I found section 3.8 of this week’s reading to be interesting. Quantum physics can be used to transmit a key the length of an entire message between two parties. Key cracking a key that is this long is incredibly difficult and cryptanalysis can’t crack this type of encryption. Additionally, if a MITM attack is used to try to access key information, the attack is immediately noticed and the key is not used. Many organizations don’t use this type of key because it requires significant resources and isn’t necessary for most purposes.
Hi Amelia,
Quantum computing is both fascinating and horrifying since if they are developed, they will likely break the entire cybersecurity world over night. Mainly because world governments would utilize this new technology to break encryption and could spy on foreign agencies at ease – what was once a secure connection could now be compromised. Luckily at the current moment this is not possible (at least to our knowledge). However, I think that as we make advances, we will see a “space race” type style between different powerful world organizations and governments to see who can build the first functional quantum computer.
In this week’s reading, I found that section 3.1.10, “Symmetric Key Encryption”, had some pretty interesting information. Exhaustive searching & key length were the parts in particular that I found pretty cool.

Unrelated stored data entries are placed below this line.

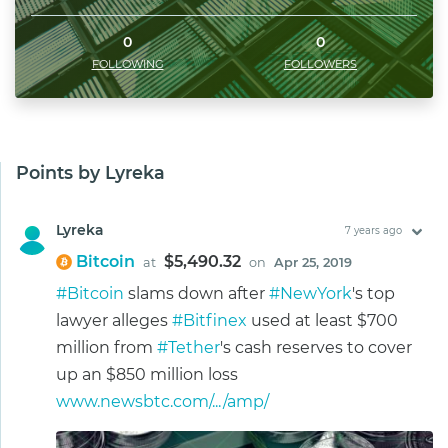
0
0
FOLLOWING
FOLLOWERS
Points by Lyreka
Lyreka
7 years ago
Bitcoin
$5,490.32
at
on
Apr 25, 2019
#Bitcoin
slams down after
#NewYork
's top
lawyer alleges
#Bitfinex
used at least $700
million from
#Tether
's cash reserves to cover
up an $850 million loss
www.newsbtc.com/.../amp/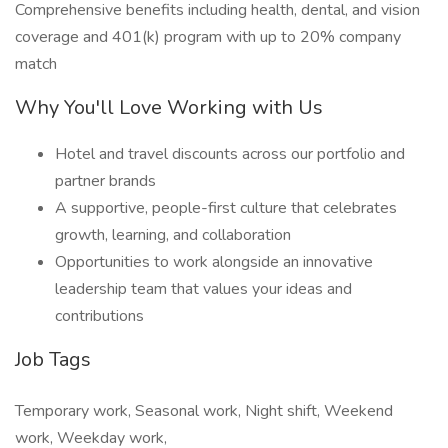
Comprehensive benefits including health, dental, and vision
coverage and 401(k) program with up to 20% company
match
Why You'll Love Working with Us
Hotel and travel discounts across our portfolio and
partner brands
A supportive, people-first culture that celebrates
growth, learning, and collaboration
Opportunities to work alongside an innovative
leadership team that values your ideas and
contributions
Job Tags
Temporary work, Seasonal work, Night shift, Weekend
work, Weekday work,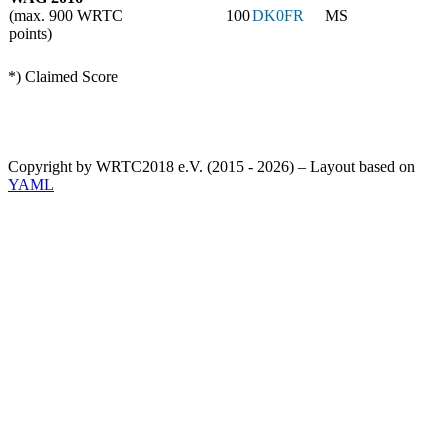
(max. 900 WRTC
100
DK0FR
MS
points)
*) Claimed Score
Copyright by WRTC2018 e.V. (2015 - 2026) – Layout based on
YAML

For example, If a key is 8 bits long, it will take the cryptanalyst an average of only 128 tries to find the correct key. With each additional bit added to the key, this length doubles (9 bits=256 tries). By the time the key length is at 112 bits, the exhaustive search time has increased so exponentially that it will now take a cryptanalyst 72 quadrillion attempts, which doesn’t seem very realistic. What I found most interesting about this section, though, is that in the 70’s a key that was 56 bits long was considered “strong”, IE prohibitively time-consuming to crack. Today, a a key of that length can be cracked very easily. NIST currently recommends that keys be at least 112 bits to be considered strong, and they predict that by the 2030s keys will need to be up to 128 bits long. All in all, I just found it very intriguing that a key that may have been impossible to decrypt not too long ago can now be done so with much less effort.

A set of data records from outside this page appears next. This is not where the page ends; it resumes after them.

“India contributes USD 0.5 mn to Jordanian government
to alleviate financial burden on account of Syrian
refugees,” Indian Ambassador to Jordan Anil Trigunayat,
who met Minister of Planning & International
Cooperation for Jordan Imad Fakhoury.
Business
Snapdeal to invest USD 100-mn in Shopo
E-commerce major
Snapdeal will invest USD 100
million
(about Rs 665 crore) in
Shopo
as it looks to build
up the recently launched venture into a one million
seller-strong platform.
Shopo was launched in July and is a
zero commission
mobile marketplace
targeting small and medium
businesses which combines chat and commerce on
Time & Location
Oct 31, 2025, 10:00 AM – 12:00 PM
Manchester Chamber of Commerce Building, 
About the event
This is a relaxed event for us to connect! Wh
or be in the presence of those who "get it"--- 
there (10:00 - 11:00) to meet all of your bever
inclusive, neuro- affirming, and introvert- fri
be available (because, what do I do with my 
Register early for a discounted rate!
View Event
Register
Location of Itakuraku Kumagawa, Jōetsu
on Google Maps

I found the use of virtual private networks (VPN) as a cryptographic system to secure communication over untrusted networks very interesting from the chapter 3 reading. We learned that VPN’s are better option than wide area networks since they are cheaper to operate and provide greater security. The chapter touches on three specific kinds of VPN’s including:
– Host-to-host: Connects a single client over an untrusted network to a single server;
– Remote access: Connects a single remote PC over an untrusted network to a site. Remote access VPN’s can provide remote employees secure access to their internal corporate networks as well as authentication into a VPN gateway in order to access other resources on the site; and
Site-to-site: Protect all traffic flowing over an untrusted network between a pair of sites. Site-to-site VPN’s are useful when securing traffic between two corporate sites or a corporate site and a customer site.